For that matter, the invasion of Iraq makes a poor match with the War of the Ring. It only works if we can imagine Gandalf as having cut business deals with Sauron back in the Second Age, even providing him with the seed cultures for breeding his legions of orcs. There is no question of imminent threat in "The Lord of the Rings" -- the armies of Mordor come looking for trouble. Had Gondor marshaled its troops only to find Mordor bare of weapons, and Barad-dur ready to crumble at a touch, then we might find parallels with George W. Bush's grand venture.
Looking back on Tolkien's life, we find his conservatism was rooted in a proper suspicion of power and the motives of those who seek to wield it. This suspicion infuses every line of "The Lord of the Rings," in which the good characters are defined by their wariness of power, while the bad are invariably eager to seize it. One of the many ways Jackson amplifies Tolkien's original comes in the portrayal of Aragorn, fated to become the king of reunited humanity, who spends much of the story resisting his destiny because he doesn't trust himself with such power. Saruman seems to think he can use the power of the Ring to work toward the greater good (a point made clearer in the book), but Gandalf is reluctant even to touch the ring, lest he fall prey to his own version of Saruman's delusions.

## EXTRACTED DATA

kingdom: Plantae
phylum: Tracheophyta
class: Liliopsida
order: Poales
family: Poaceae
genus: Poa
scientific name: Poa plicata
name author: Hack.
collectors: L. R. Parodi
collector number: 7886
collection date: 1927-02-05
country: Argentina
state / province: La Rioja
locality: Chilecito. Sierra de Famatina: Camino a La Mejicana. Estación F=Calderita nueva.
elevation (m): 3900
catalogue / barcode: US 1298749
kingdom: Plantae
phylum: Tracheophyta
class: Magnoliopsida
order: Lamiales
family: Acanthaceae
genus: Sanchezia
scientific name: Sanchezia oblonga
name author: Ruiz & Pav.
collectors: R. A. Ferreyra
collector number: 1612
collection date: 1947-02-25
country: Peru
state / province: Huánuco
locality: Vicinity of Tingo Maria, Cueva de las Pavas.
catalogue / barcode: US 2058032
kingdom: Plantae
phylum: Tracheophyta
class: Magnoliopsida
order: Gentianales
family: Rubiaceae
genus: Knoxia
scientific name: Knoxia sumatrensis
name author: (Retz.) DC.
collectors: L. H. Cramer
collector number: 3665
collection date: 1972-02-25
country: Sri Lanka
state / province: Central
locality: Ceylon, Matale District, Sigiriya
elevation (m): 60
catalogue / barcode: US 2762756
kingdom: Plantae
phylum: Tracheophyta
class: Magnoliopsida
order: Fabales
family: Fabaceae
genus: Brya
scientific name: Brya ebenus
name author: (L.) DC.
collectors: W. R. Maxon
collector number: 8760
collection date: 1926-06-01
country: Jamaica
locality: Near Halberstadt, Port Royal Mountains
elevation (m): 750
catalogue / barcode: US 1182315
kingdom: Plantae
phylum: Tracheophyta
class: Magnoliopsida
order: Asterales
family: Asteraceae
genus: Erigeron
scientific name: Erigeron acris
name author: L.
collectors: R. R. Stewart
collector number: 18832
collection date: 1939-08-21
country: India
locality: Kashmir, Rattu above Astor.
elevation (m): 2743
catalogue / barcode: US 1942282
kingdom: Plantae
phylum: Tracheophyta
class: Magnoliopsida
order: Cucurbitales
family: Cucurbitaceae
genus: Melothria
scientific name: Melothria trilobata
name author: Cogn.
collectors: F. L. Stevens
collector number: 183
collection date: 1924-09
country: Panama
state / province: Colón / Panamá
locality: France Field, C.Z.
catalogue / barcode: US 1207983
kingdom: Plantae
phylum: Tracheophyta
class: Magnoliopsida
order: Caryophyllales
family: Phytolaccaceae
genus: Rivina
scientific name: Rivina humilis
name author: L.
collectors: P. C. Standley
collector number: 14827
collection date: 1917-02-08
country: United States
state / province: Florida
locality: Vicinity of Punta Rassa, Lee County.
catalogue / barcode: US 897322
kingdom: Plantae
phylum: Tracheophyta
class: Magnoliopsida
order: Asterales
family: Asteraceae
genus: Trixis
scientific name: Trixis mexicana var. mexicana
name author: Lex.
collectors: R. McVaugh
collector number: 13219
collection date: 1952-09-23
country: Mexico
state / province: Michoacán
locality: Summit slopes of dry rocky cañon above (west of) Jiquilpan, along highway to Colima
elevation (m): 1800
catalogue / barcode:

## PROBLEM SET
1 > Quote the essay on Tolkien and power from "For that matter, the" to "Bush's grand venture.".
2 > Extend the essay on Tolkien and power, starting after its last sentence.
None of the lines matter here.

## SET OF ANSWERS
1 >
For that matter, the invasion of Iraq makes a poor match with the War of the Ring. It only works if we can imagine Gandalf as having cut business deals with Sauron back in the Second Age, even providing him with the seed cultures for breeding his legions of orcs. There is no question of imminent threat in "The Lord of the Rings" -- the armies of Mordor come looking for trouble. Had Gondor marshaled its troops only to find Mordor bare of weapons, and Barad-dur ready to crumble at a touch, then we might find parallels with George W. Bush's grand venture.

2 >
Contemporary conservatives, by contrast, are very much enamored of power -- indeed, it is hard to imagine any other way to define them. Certainly none of the qualities that used to typify conservatives -- fiscal prudence, limits on spending and checks against the spread of government power -- can be found in the Republican-run halls of power. All of which should make Gollum, the river-dwelling hobbit who becomes entranced by the Ring of Power and pays for it with his soul, an ominous metaphor. He never hesitates to exploit a wedge issue, be it Frodo's trust of Sam or the distribution of lembas bread, and is savage in combat until defeated, at which point he whines endlessly about how unfair it all is.
Will a similar fate await those who hold the Ring of Power in November? Call it allegory or call it applicability -- either way, many Ring devotees who predate the right's latter-day Tolkien fans would surely find that result more than satisfactory.